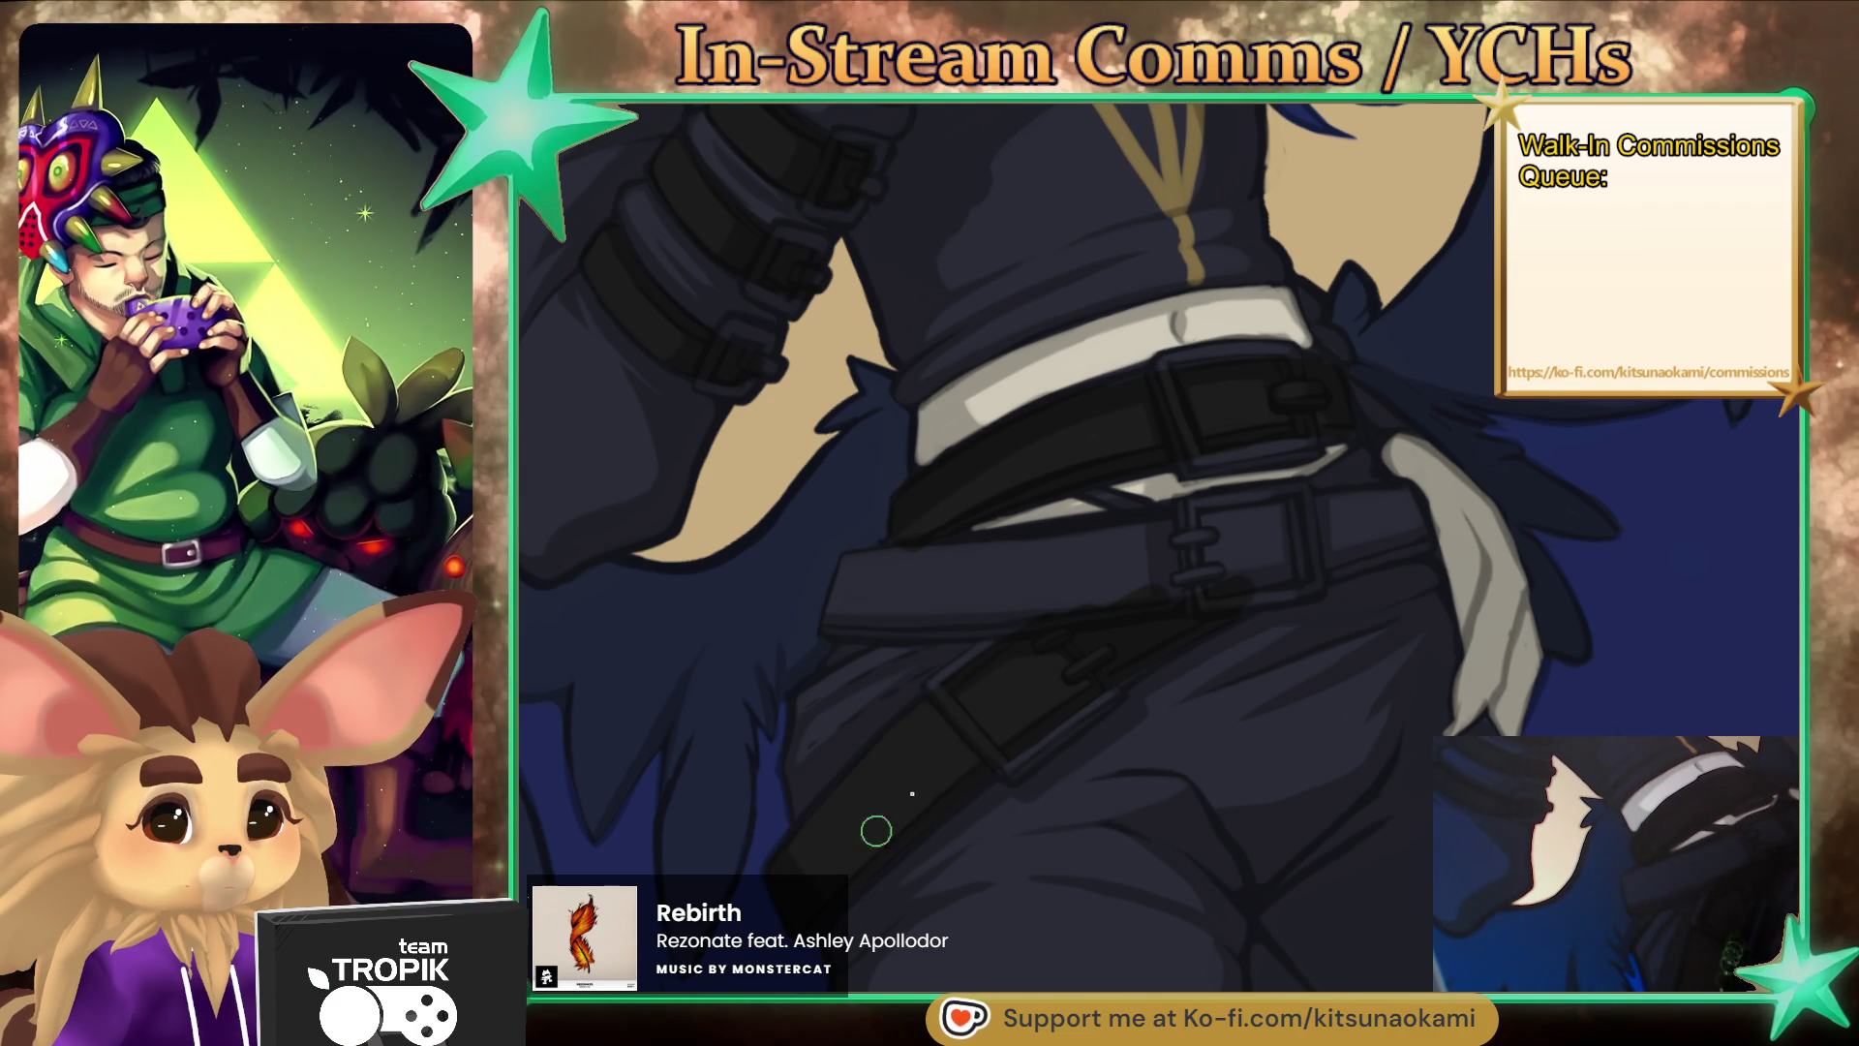
{"action": "mouse_move", "coordinate": [1033, 706]}
{"action": "left_mouse_down"}
{"action": "mouse_move", "coordinate": [1071, 780]}
{"action": "mouse_move", "coordinate": [1087, 747]}
{"action": "mouse_move", "coordinate": [1101, 763]}
{"action": "left_mouse_up"}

------------------------------

When you set down the material above, keep every word exact and include no pictures.

{"action": "mouse_move", "coordinate": [1033, 706]}
{"action": "left_mouse_down"}
{"action": "mouse_move", "coordinate": [1071, 780]}
{"action": "mouse_move", "coordinate": [1087, 747]}
{"action": "mouse_move", "coordinate": [1101, 763]}
{"action": "left_mouse_up"}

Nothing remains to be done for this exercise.